_INSTRUCTION:_
Every entry should be transcribed word for word, so that nothing is missing.

_PROVIDED MATERIAL:_

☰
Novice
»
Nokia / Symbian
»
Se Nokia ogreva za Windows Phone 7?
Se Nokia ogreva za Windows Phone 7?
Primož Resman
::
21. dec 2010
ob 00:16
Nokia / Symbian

_ANSWER TO THIS PROBLEM:_
☰
Novice
»
Nokia / Symbian
»
Se Nokia ogreva za Windows Phone 7?
Se Nokia ogreva za Windows Phone 7?
Primož Resman
::
21. dec 2010
ob 00:16
Nokia / Symbian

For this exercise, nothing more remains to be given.